Accepting for now the Nietzsche-Dostoyevsky polarity, I hope we need not choose between these two extremes. Why is there not a virtuous middle position between those -- say... oh, I dunno... St. Thomas Aquinas? His understanding of the complimentarity between law and virtue, external and internal governance, seems like the only framework through which to seek authentic human progress between the Scylla and Charybdis of anarchist and totalitarian progressivisms.

Anyways, I'm disgusted with the hearing Thiel has gotten amongst even the most thoughtful Christian public intellectuals. The man is obviously manipulating Christian thought in order to gain support for the oligarchic control of society, eliminating the democratic in order to protect against what he sees as unreasonable constraints on the interests of money and power in the US. He doesn't object to totalitarianism: he just wants it to be the private tyranny that Sohrab Ahmari draws attention to. But the enemy of my enemy is not immediately my friend: what Thiel is fighting is the same thing he's offering, but differently valanced.

Ben Clark's avatar

I've always found Thiel's arguments about the anti Christ and being afraid of a sort of one world government while propogating the means of total control completely nonsensical until I realized: Thiel is a big fan of Ayn Rand.
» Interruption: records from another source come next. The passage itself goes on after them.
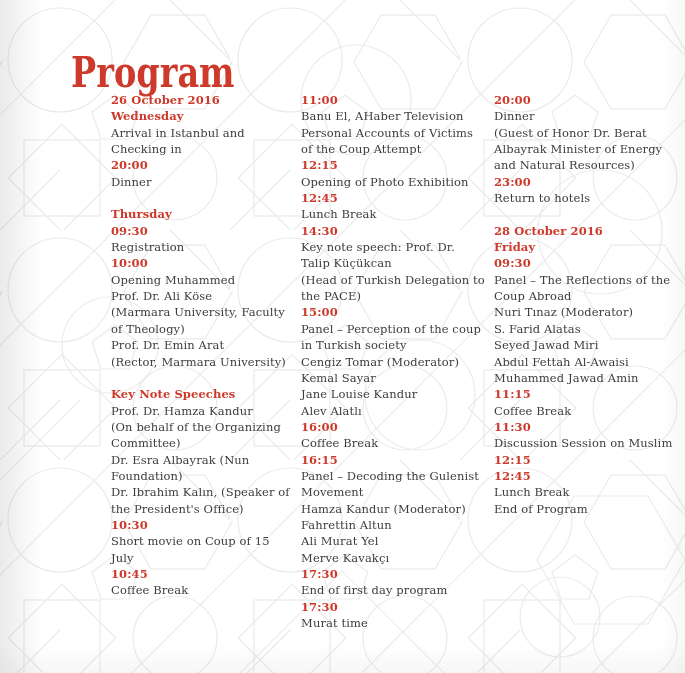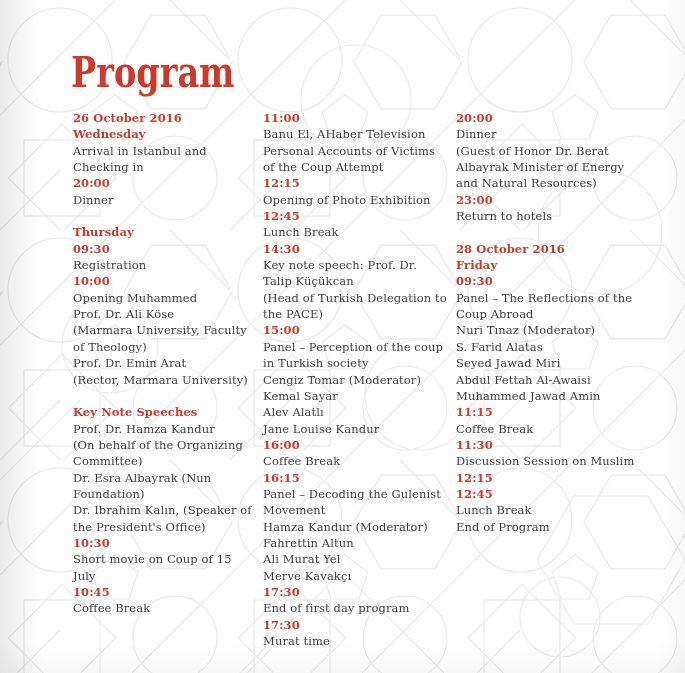--- a/index.html
+++ b/index.html
@@ -39,21 +39,22 @@
     font-size: 43px;
     font-weight: 700;
     color: var(--accent);
     letter-spacing: 0px;
     transform: scale(0.78, 1);
     transform-origin: left top;
     white-space: nowrap;
   }
   .col {
     position: absolute;
-    top: 110px;
+    top: 92px;
+    margin-left: 38px;
   }
   .col-1 { left: 73px;  width: 188px; }
   .col-2 { left: 263px; width: 192px; }
   .col-3 { left: 456px; width: 210px; }
   .line {
     height: 16.35px;
     line-height: 16.35px;
     font-size: 11.5px;
     white-space: nowrap;
     letter-spacing: 0.1px;
@@ -143,22 +144,22 @@
       <div class="line red">14:30</div>
       <div class="line body">Key note speech: Prof. Dr.</div>
       <div class="line body">Talip Küçükcan</div>
       <div class="line body">(Head of Turkish Delegation to</div>
       <div class="line body">the PACE)</div>
       <div class="line red">15:00</div>
       <div class="line body">Panel – Perception of the coup</div>
       <div class="line body">in Turkish society</div>
       <div class="line body">Cengiz Tomar (Moderator)</div>
       <div class="line body">Kemal Sayar</div>
+      <div class="line body">Jane Louise Kandur</div>
       <div class="line body">Alev Alatlı</div>
-      <div class="line body">Jane Louise Kandur</div>
       <div class="line red">16:00</div>
       <div class="line body">Coffee Break</div>
       <div class="line red">16:15</div>
       <div class="line body">Panel – Decoding the Gulenist</div>
       <div class="line body">Movement</div>
       <div class="line body">Hamza Kandur (Moderator)</div>
       <div class="line body">Fahrettin Altun</div>
       <div class="line body">Ali Murat Yel</div>
       <div class="line body">Merve Kavakçı</div>
       <div class="line red">17:30</div>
The whole premise of "Atlas Shrugged" is people being regulated, not out of necessity, but out of envy. People in the book are scandalized by success because it seems to diminish their quest for equality.

I think the reason Thiel thinks that "free markets" and "technology" can save us is because he's in this old paradigm where he thinks the free market is always good and government regulation is always bad, but he misses out on one key insight: they're two sides of the same coin in our society.

With this overly simplistic view, of course regulation is due to some sort of victimization in order to play on people's mimetic desires. However, it's just not true.